Non è certo una scheggia di velocità, ma il suo lavoro lo fa egregiamente.
Ho costruito velocemente una scrivania su cui appoggiarlo ed ho recuperato una porta seriale da aggiungere, infatti per i miei progetti erano necessarie tre RS232.
Una dedicata la mouse, una al modem e la terza ...
La terza è necessaria per la centralina.
Appena avuto il modem, dopo aver smaltito un sacco di posta, mi sono collegato con il sito della SBIG (il costruttore del CCD).
Bellissima sorpresa quando ho notato che tra i programmi che si possono avere con un semplice download, ne esiste uno che permette anche di guidare lo strumento con il computer, sempre attraverso la porta seriale.
Ho collegato il cavo seriale (che Guido si era premurato di procurarmi) tra la centralina e la terza porta del computer.

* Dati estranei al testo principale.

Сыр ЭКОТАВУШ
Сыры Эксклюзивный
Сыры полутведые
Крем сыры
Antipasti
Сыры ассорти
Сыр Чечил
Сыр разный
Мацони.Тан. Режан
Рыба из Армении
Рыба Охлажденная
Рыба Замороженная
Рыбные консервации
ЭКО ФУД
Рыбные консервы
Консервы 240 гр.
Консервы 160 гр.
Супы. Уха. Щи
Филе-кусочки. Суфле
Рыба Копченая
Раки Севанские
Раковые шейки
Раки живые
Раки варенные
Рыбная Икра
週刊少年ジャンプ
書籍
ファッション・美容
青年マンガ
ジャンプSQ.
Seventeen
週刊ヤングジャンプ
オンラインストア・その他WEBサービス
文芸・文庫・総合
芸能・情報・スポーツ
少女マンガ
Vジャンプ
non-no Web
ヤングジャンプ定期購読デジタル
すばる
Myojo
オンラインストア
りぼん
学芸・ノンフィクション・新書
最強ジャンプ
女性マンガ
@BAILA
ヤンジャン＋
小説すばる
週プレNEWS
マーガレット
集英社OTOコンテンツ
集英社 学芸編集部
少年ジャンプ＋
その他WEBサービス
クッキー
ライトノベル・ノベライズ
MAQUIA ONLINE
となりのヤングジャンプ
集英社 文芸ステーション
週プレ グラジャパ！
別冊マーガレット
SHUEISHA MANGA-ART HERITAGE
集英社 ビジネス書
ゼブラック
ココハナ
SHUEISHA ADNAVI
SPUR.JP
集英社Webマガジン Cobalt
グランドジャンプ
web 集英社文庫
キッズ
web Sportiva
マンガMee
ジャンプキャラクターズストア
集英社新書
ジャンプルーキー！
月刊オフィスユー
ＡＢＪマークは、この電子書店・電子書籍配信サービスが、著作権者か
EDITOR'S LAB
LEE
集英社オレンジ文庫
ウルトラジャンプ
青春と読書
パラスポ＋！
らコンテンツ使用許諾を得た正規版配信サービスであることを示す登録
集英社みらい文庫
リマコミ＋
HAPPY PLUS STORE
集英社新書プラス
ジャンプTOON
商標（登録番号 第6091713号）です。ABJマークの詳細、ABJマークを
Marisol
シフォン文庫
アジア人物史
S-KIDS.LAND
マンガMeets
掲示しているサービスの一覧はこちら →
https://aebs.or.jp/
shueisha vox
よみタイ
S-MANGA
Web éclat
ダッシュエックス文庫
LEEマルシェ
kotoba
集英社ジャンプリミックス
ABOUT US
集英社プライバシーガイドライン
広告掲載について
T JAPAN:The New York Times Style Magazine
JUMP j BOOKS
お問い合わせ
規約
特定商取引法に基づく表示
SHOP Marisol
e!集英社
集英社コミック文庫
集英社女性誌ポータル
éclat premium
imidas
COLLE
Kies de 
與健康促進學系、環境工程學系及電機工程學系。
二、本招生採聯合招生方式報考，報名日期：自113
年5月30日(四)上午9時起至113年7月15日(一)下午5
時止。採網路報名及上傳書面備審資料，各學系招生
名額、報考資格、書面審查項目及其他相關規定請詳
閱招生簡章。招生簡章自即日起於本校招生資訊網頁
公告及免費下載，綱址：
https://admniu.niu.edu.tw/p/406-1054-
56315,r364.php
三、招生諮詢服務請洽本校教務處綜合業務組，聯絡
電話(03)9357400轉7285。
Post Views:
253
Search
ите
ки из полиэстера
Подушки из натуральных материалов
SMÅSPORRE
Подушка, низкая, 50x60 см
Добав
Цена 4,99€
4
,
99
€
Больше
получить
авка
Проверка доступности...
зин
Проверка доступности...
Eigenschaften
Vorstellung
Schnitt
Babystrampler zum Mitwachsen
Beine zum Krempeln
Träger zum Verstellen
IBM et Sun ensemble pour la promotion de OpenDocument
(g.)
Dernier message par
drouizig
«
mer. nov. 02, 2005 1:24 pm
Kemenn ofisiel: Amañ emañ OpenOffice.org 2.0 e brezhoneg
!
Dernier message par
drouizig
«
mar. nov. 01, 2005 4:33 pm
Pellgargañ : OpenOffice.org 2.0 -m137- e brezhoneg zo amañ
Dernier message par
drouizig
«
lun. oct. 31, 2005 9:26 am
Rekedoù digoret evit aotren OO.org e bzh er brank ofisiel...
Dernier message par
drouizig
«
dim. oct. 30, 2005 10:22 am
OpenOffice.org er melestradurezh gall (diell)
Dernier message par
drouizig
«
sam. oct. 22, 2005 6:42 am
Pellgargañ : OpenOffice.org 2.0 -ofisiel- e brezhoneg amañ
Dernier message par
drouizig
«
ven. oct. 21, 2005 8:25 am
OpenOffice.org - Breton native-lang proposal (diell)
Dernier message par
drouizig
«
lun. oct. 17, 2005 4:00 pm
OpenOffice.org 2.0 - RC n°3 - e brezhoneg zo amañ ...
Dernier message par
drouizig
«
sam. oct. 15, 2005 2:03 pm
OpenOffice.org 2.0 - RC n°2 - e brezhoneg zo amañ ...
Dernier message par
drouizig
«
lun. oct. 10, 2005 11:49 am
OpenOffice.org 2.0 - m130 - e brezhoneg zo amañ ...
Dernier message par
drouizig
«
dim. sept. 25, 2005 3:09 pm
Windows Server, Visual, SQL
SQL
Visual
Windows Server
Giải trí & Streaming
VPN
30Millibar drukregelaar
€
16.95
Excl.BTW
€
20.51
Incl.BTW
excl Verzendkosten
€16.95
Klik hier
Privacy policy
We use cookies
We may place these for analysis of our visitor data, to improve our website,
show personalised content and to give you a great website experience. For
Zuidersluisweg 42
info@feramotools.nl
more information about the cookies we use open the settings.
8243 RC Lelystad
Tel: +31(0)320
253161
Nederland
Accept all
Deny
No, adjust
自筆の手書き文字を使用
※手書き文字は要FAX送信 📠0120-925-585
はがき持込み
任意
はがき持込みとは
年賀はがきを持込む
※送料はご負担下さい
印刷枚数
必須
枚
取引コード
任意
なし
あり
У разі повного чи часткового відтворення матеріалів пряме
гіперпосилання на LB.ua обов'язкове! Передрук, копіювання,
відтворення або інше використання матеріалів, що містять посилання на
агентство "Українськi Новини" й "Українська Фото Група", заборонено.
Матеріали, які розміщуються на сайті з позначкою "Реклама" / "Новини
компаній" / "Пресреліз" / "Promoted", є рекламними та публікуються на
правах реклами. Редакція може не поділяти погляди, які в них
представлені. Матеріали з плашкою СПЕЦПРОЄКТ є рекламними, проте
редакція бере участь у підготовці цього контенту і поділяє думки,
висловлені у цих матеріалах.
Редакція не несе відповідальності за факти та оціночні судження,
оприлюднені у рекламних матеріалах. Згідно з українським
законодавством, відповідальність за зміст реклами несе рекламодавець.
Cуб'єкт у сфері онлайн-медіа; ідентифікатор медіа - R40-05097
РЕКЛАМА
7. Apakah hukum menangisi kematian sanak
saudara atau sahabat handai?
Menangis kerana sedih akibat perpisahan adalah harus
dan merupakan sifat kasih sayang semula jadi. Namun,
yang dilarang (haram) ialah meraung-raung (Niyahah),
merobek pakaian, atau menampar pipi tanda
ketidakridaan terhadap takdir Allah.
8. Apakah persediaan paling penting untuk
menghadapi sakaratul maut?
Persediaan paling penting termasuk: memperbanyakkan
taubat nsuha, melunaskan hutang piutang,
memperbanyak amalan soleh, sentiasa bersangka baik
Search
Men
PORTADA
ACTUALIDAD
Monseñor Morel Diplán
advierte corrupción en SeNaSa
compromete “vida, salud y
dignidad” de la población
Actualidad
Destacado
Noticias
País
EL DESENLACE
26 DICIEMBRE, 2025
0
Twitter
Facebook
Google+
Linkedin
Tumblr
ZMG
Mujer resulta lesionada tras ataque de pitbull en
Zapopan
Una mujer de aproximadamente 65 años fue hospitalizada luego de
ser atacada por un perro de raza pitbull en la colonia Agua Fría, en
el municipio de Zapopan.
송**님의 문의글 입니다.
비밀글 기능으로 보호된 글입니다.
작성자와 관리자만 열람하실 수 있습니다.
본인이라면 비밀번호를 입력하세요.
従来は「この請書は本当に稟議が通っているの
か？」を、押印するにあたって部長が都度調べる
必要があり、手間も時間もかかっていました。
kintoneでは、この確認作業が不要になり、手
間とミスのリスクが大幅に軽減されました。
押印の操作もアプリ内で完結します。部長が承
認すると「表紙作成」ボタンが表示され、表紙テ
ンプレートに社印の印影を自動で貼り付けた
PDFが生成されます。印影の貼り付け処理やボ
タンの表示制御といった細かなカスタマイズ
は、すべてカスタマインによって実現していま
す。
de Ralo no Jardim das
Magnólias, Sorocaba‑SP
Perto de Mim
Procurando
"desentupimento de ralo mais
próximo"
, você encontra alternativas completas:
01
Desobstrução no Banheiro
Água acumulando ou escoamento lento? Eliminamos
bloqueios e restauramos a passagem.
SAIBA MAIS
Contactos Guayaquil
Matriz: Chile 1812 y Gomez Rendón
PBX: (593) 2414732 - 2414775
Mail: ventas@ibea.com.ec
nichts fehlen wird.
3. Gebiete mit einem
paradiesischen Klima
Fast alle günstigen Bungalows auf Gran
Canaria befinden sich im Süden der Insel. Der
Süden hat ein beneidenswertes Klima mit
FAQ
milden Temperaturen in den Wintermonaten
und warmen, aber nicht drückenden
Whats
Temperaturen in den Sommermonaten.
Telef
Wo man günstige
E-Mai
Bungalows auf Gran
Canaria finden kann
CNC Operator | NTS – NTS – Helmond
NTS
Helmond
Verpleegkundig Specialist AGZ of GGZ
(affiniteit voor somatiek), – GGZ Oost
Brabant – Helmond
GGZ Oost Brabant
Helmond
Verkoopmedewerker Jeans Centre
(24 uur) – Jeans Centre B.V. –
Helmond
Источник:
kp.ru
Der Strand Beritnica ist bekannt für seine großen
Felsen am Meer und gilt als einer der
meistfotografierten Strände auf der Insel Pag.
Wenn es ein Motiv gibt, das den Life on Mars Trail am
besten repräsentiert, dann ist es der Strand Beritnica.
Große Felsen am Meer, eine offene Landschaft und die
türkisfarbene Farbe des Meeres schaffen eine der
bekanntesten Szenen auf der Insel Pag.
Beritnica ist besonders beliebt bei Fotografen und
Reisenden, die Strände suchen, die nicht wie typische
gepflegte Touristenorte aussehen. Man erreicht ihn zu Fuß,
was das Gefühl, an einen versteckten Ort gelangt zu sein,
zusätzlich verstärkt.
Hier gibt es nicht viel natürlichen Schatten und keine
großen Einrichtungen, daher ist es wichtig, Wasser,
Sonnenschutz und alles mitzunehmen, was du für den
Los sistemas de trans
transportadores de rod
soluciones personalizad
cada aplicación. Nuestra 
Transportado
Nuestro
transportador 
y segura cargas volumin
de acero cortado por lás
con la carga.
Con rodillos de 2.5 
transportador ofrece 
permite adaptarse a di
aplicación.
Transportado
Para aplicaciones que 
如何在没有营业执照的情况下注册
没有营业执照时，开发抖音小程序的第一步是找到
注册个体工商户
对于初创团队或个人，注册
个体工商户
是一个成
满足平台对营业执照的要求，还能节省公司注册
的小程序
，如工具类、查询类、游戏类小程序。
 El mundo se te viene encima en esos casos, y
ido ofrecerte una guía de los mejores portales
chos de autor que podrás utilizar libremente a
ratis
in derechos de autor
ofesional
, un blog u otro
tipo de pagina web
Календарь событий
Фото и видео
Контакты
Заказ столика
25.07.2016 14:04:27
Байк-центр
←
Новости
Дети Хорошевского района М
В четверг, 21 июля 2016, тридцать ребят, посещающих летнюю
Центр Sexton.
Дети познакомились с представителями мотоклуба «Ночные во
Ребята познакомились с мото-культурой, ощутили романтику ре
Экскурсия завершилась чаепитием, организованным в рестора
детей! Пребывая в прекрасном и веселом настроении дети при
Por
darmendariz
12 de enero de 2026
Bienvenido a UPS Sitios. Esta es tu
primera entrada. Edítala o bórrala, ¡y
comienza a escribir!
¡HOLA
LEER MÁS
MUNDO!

Un cavo coassiale per il segnale video della telecamera ed il gioco è fatto.
Dopo il puntamento del soggetto interessato, è possibile fare ogni operazione dalla scrivania.

La gestione del programma
Il programma di autoguida ricevuto è molto più sofisticato di quello installato sulla centralina.
È possibile gestire ogni comando in modo molto preciso e senza nulla lasciare al caso.
Questo rende il sistema decisamente più flessibile anche se, potendo intervenire su molti parametri, è notevolmente più complicato inserire i dati giusti.
Il perfezionamento del sistema mi ha portato via quasi tutta l'estate.
Un parametro che si è rivelato determinante è la possibilità di regolare i tempi di intervento delle correzioni.
Ho notato che, se faccio in modo che i motori di correzione ricevano impulsi non superiori a 3 decimi di secondo, restano irrilevanti i problemi dovuti alle accelerazioni delle correzioni stesse.
In determinate situazioni non si riporta immediatamente la stella al centro del crocicchio, ma non si rischia, con tempi superiori, di mettere in moto quello che io chiamo l'effetto bilancia.
Questo noioso problema si innesca quando una correzione sposta lo strumento più del dovuto. Inizia perciò una serie di correzioni, l'una opposta alla precedente, con sempre minor tempo di intervento per portare la stella esattamente al centro.